Sure, this album is immature. It's self-consciously and ironically indulging itself in the seediest possible topics ('primarily for single teenage males sitting in London bedsits' if you ask my unsympathetic friend), but it does so in a way that's alternately funny, depressing, disturbing, playful, jarring, and horrifying. Whether it's pretense or not is unimportant. Its political undertones, in the form of the first-person hypocrisy of 'Chip on My Shoulder' (not unlike some of the Manics) and the fetishist 'Memorabilia' are much easier to stomach than most bands' cringe-inducing forays into such topics.

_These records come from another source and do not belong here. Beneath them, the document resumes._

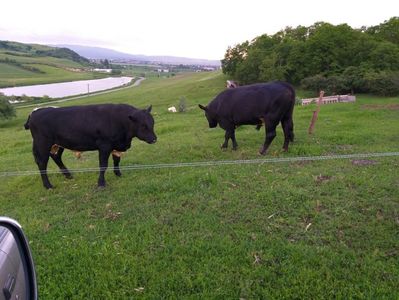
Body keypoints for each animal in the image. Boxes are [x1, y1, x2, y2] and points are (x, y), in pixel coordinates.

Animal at [24, 103, 157, 188]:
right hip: (42, 143)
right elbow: (103, 165)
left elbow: (116, 160)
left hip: (58, 143)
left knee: (56, 156)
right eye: (143, 126)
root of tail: (36, 111)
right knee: (42, 163)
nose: (154, 139)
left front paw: (118, 174)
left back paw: (68, 175)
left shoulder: (116, 145)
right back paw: (48, 185)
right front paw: (101, 183)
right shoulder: (104, 145)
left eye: (152, 122)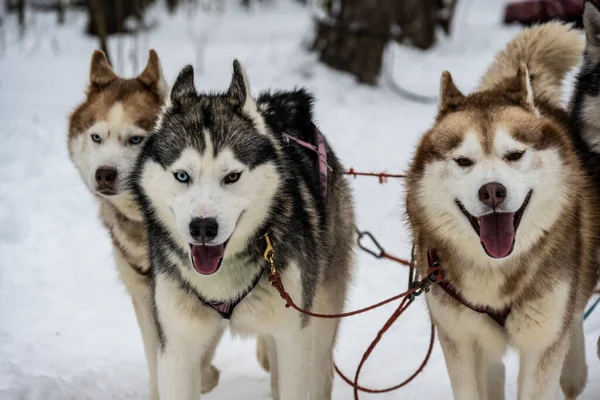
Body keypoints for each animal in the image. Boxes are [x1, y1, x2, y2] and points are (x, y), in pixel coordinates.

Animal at [67, 50, 223, 396]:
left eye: (135, 139)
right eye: (96, 137)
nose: (104, 174)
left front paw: (205, 377)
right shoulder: (146, 301)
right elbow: (158, 361)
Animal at [129, 60, 354, 400]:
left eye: (232, 176)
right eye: (182, 176)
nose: (203, 228)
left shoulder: (293, 339)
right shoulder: (177, 347)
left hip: (320, 318)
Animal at [406, 22, 596, 400]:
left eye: (515, 155)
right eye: (463, 161)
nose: (492, 191)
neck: (495, 272)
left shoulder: (543, 342)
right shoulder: (459, 341)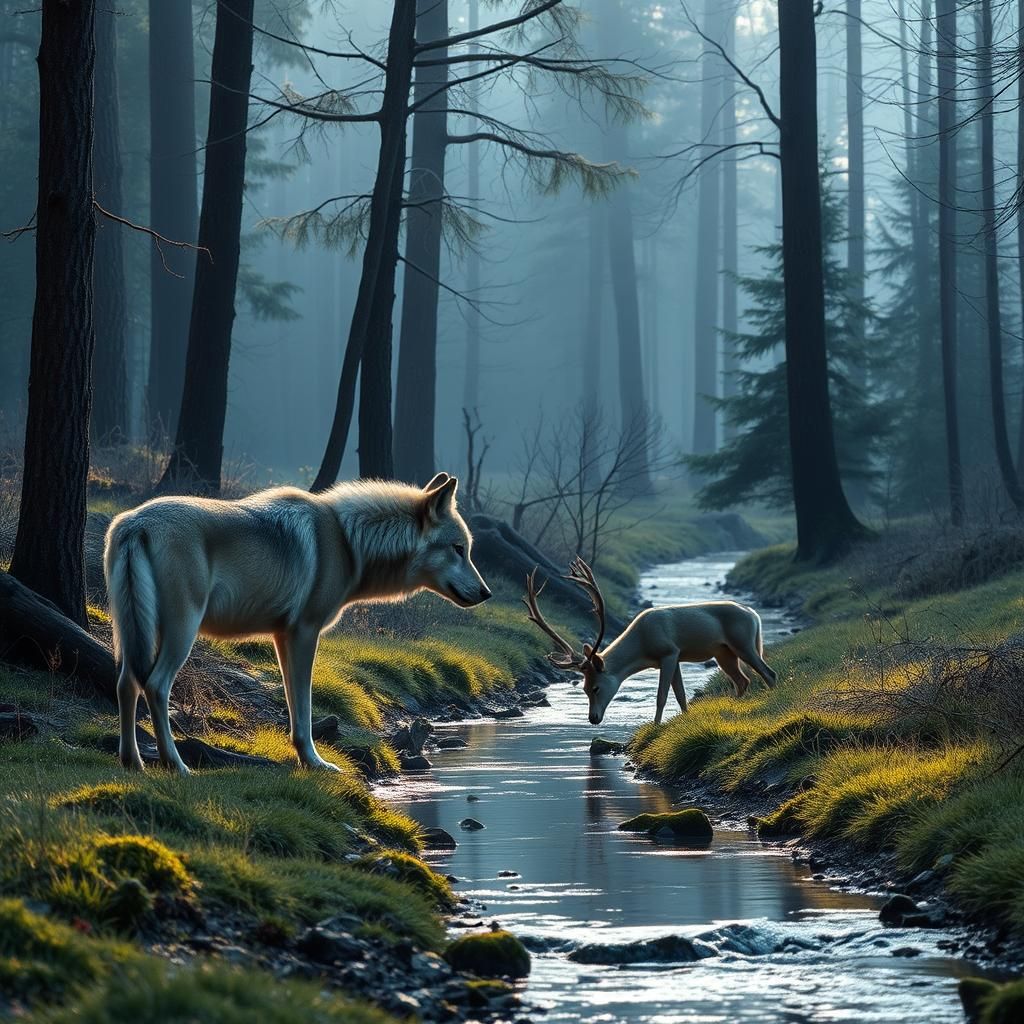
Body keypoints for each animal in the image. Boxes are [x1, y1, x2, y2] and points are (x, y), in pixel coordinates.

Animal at [103, 472, 490, 775]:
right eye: (459, 549)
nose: (486, 593)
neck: (346, 543)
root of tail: (135, 524)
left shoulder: (282, 636)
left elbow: (292, 706)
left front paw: (306, 759)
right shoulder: (305, 632)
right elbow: (303, 709)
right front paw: (316, 763)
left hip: (135, 635)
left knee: (126, 683)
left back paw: (132, 761)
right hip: (181, 632)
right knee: (154, 685)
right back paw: (176, 764)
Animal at [524, 557, 777, 726]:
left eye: (595, 687)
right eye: (584, 688)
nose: (593, 718)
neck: (642, 648)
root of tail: (754, 614)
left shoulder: (669, 652)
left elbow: (662, 696)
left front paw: (656, 726)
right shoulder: (675, 657)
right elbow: (680, 694)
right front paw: (685, 720)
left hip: (744, 642)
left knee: (768, 673)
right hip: (723, 652)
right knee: (742, 680)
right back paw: (734, 705)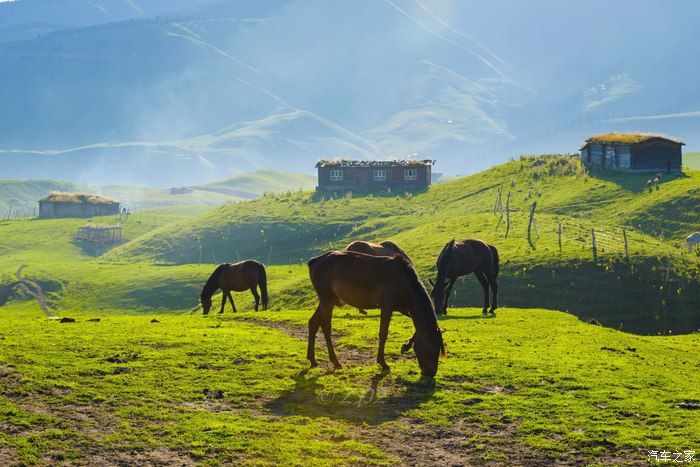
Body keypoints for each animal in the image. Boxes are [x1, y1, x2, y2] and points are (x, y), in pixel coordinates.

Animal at [306, 250, 442, 378]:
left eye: (439, 347)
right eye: (431, 346)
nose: (431, 373)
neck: (402, 281)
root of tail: (315, 261)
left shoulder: (404, 309)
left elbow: (416, 331)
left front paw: (406, 346)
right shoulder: (387, 306)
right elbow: (383, 333)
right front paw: (383, 363)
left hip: (327, 300)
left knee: (313, 323)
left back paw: (312, 360)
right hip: (327, 300)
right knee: (325, 327)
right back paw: (335, 361)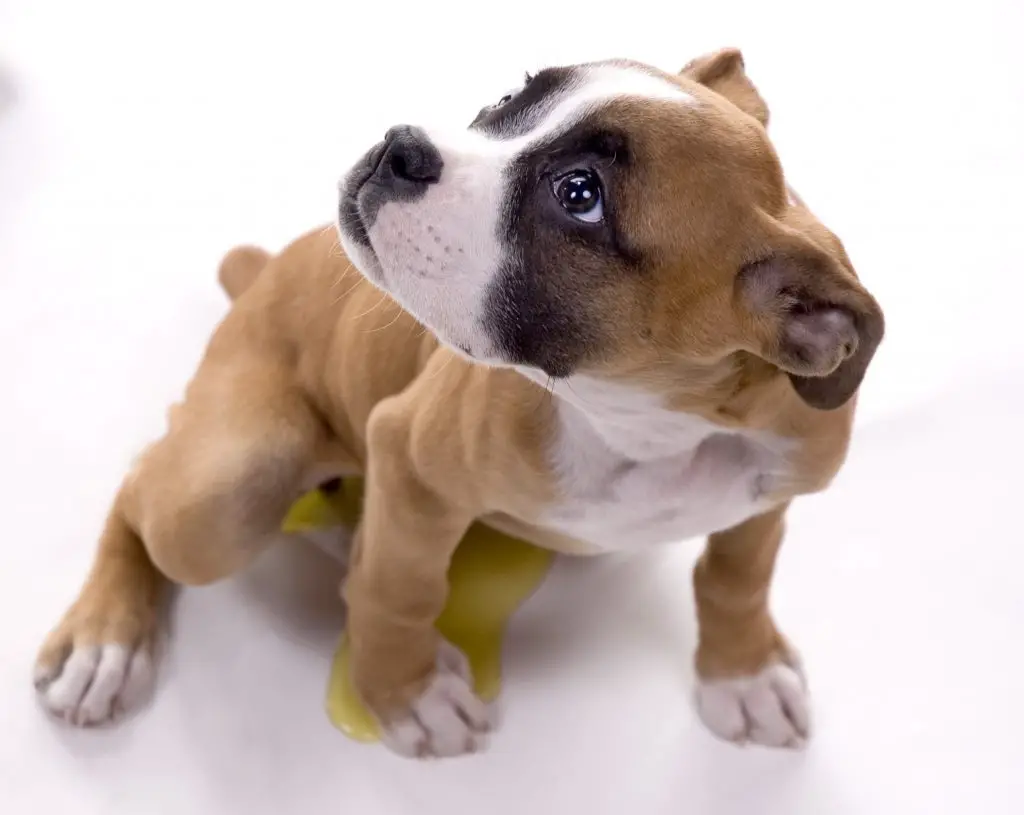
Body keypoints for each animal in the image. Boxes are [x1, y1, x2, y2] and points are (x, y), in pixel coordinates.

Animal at [32, 49, 880, 757]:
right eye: (511, 94)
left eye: (581, 195)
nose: (400, 146)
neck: (641, 421)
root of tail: (263, 274)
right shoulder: (408, 456)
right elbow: (399, 587)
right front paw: (406, 693)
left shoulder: (770, 495)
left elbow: (737, 576)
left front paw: (743, 671)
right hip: (225, 490)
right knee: (143, 486)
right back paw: (102, 643)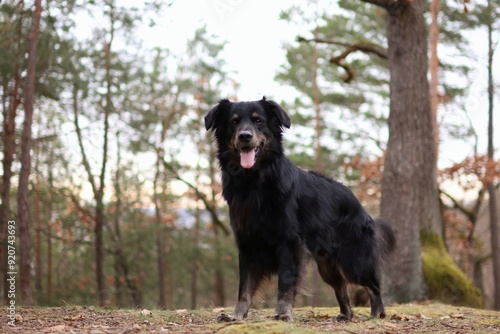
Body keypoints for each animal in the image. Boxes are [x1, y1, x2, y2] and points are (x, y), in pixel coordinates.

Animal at [205, 96, 396, 320]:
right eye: (234, 122)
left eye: (258, 120)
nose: (245, 136)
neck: (254, 182)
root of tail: (360, 206)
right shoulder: (247, 245)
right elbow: (245, 287)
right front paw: (237, 315)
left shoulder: (288, 244)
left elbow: (285, 283)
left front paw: (282, 313)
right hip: (327, 266)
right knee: (340, 287)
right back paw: (345, 315)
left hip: (353, 260)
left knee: (372, 286)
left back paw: (377, 313)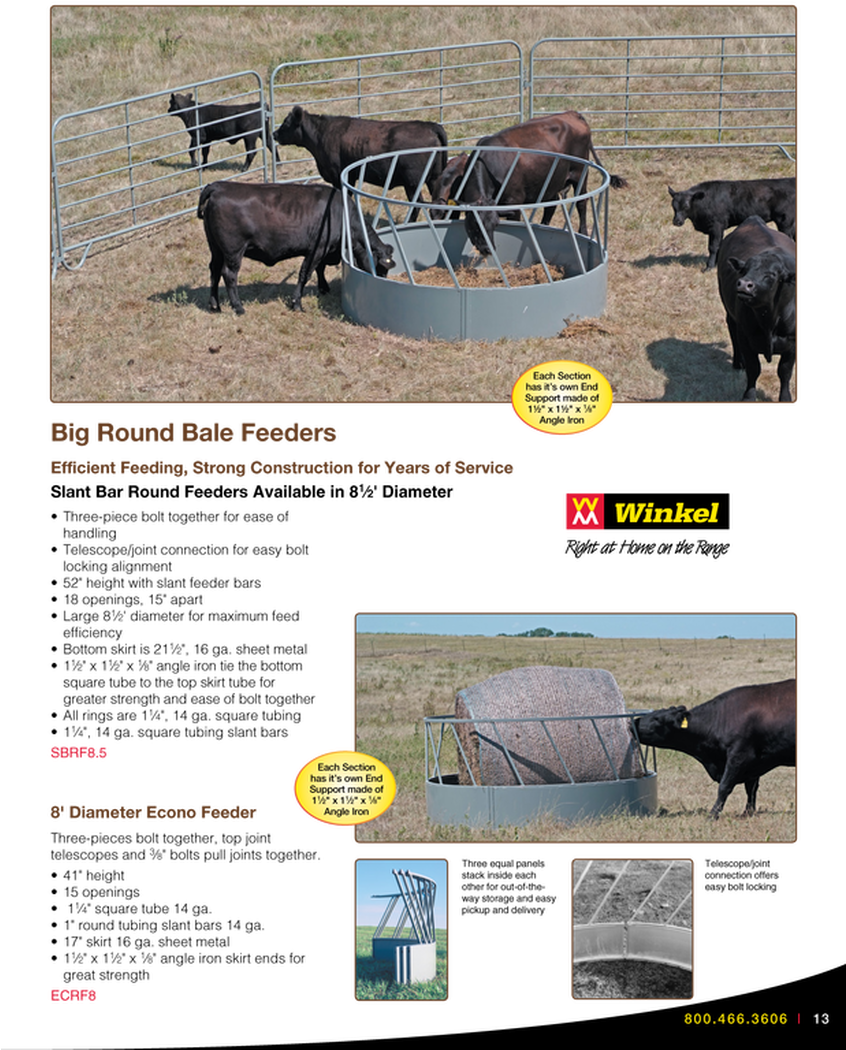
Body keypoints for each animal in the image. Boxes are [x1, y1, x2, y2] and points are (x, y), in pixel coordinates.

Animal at [196, 181, 394, 315]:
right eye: (382, 267)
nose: (383, 284)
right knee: (229, 274)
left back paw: (215, 305)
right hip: (233, 251)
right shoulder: (317, 248)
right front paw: (297, 303)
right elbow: (305, 273)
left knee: (214, 271)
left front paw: (323, 288)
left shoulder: (323, 250)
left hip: (216, 248)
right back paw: (238, 307)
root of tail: (218, 186)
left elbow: (320, 269)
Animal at [273, 106, 448, 222]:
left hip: (412, 182)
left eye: (286, 122)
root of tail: (430, 126)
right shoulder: (350, 176)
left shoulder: (337, 175)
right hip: (434, 178)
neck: (321, 134)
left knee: (417, 205)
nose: (274, 134)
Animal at [430, 111, 627, 255]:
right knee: (551, 205)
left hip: (580, 174)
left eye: (494, 225)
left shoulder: (514, 204)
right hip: (551, 183)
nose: (487, 250)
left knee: (581, 203)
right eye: (474, 225)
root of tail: (572, 114)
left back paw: (584, 232)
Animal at [634, 679, 796, 819]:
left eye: (657, 719)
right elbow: (751, 789)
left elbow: (724, 787)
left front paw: (712, 815)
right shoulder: (754, 763)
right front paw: (747, 812)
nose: (635, 722)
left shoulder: (740, 756)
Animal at [717, 215, 797, 401]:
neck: (769, 319)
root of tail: (754, 219)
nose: (744, 284)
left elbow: (785, 371)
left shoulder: (792, 342)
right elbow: (754, 369)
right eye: (744, 270)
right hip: (731, 313)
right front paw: (749, 396)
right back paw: (738, 362)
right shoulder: (746, 337)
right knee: (732, 330)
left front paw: (785, 398)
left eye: (771, 275)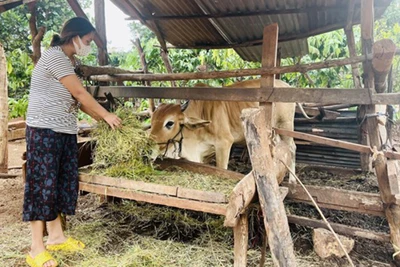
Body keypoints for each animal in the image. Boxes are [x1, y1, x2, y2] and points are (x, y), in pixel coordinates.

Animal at [148, 79, 296, 183]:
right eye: (151, 121)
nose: (148, 150)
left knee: (292, 148)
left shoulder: (224, 144)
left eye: (169, 123)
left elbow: (221, 169)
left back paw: (293, 181)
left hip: (285, 125)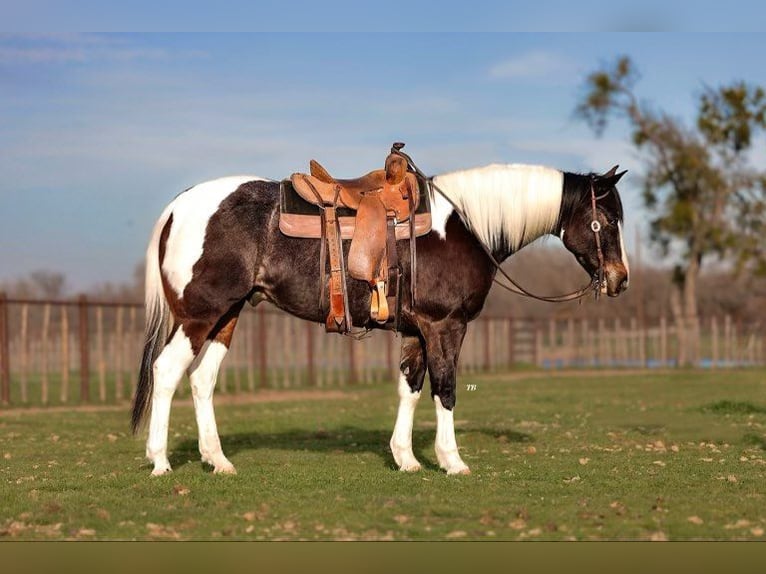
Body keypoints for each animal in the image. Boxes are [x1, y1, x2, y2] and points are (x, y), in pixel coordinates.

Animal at [132, 159, 632, 476]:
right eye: (606, 221)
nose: (620, 279)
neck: (466, 226)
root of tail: (178, 207)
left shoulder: (415, 331)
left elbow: (410, 389)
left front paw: (405, 458)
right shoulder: (445, 326)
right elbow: (445, 389)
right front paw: (452, 461)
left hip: (227, 316)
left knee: (201, 380)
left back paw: (218, 461)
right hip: (200, 315)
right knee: (167, 371)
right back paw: (160, 461)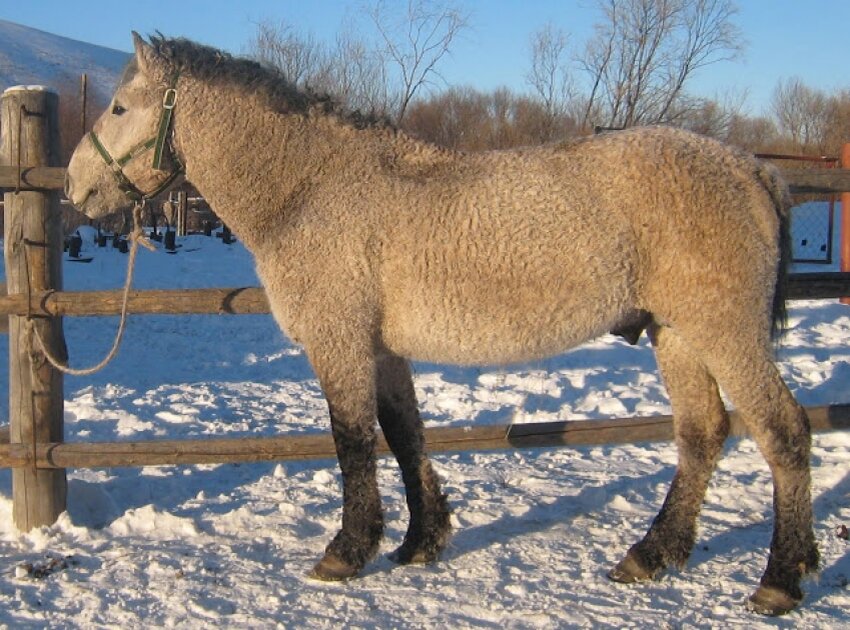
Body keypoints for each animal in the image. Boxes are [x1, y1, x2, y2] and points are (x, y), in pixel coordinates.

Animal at [63, 34, 820, 616]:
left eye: (120, 106)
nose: (73, 186)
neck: (312, 188)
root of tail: (752, 170)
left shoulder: (340, 345)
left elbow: (353, 443)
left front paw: (347, 551)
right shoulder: (383, 351)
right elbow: (404, 436)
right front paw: (420, 541)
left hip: (725, 333)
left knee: (782, 433)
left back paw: (779, 581)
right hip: (679, 336)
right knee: (702, 435)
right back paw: (653, 554)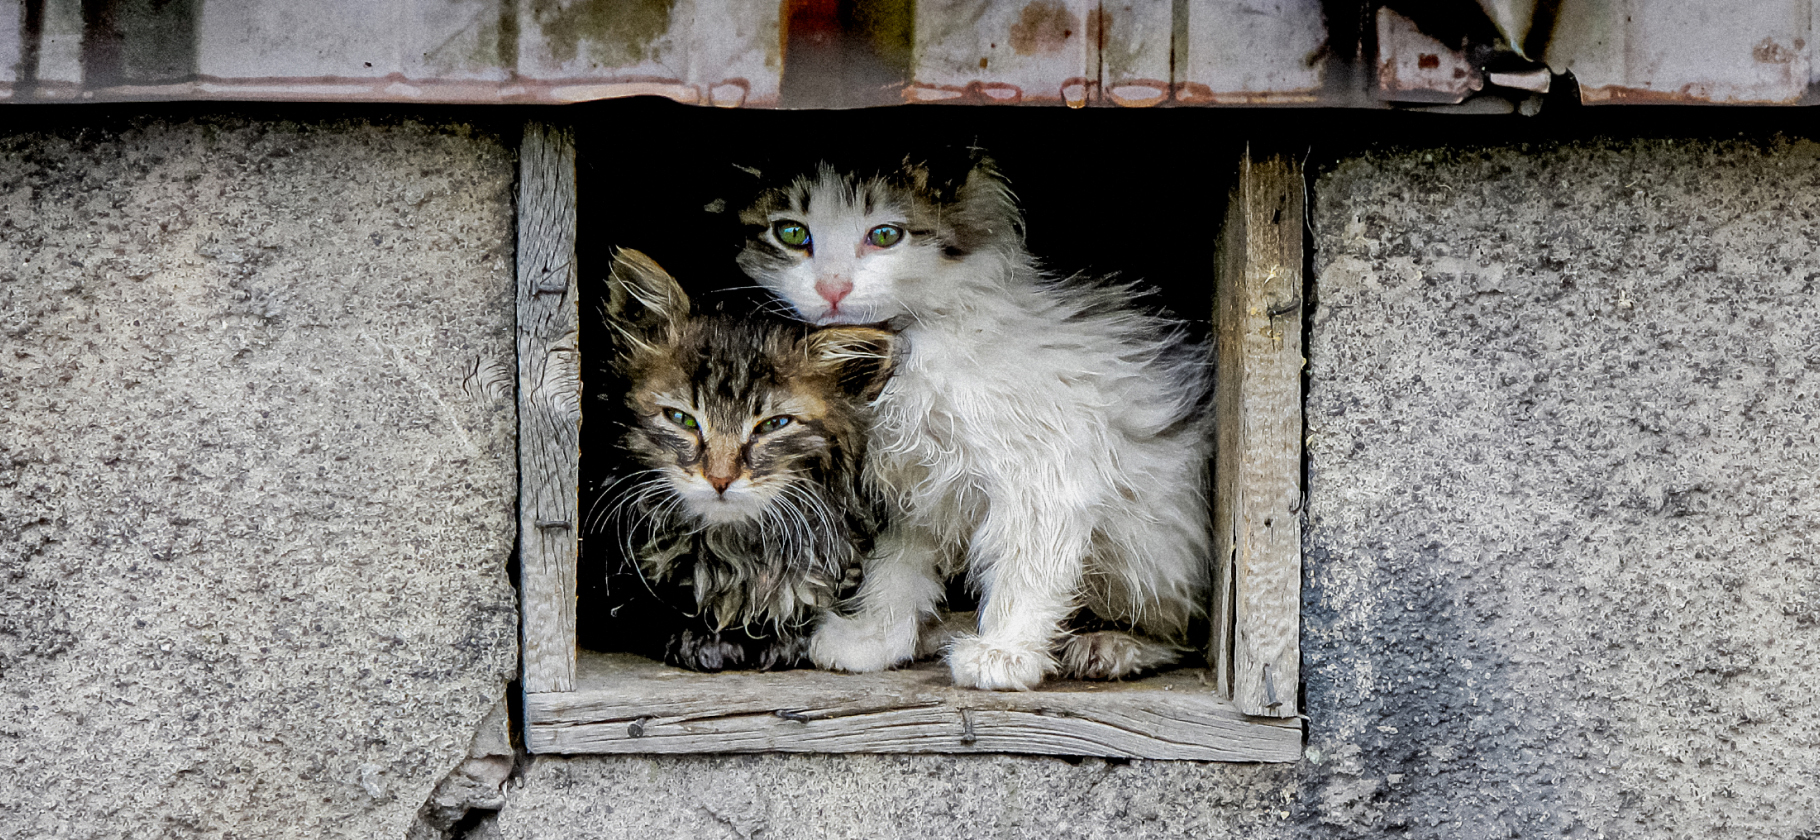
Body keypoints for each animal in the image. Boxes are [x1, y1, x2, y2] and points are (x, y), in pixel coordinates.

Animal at [600, 247, 899, 669]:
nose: (720, 478)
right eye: (681, 418)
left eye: (773, 424)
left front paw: (786, 639)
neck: (733, 547)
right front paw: (701, 639)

That I failed to realize on first listen the power of the chillingly callous opener to this album calls my discernment into question. 'Frustration' is an unbelievably brutal depiction of mediocrity, unmatched by anything I've ever heard. If Of Montreal attempts something similar some fifteen years later in 'The Autobiographical Grandpa', it's a much more compassionate portrayal of a wasted and lonely existence. 'Frustration' exploits the peculiarly British inclination to omit articles to great effect. 'I have life / ordinary wife', etc.
Youth truly is skin deep, but reading these words don't do justice to the image of lost innocence in which Soft Cell's 'Youth' bleakly wallows. I can only think of analogues in bands so far inferior that I'm loath to disgrace this page with their names, but the songs are called 'Losing a Whole Year' and 'No Sex'. This is the kind of song that calls into question whether sex should ever, under any circumstances, be condoned; a relative in spirit might be Tolstoy's Confession.
'Sex Dwarf' indulges itself in a self-conscious portrait of purest perversion. It's strangely intermediate, half funny in how hard it tries, and half disturbing. If you listen to the lyrics, I think it comes off as somewhat immature and silly, but if you imagine an actual sex dwarf 'on a long black leash' or 'making it with the dumb chauffeur'... well enough said.
As I'm sure you can tell, I'm currently in the phase where, after several casual listens, the album has coalesced into something living in my mind. What that says about the current state of my life I shudder to consider. This page will see a lot of revision. Have no feelings / have no sex / wonder who to rip off next!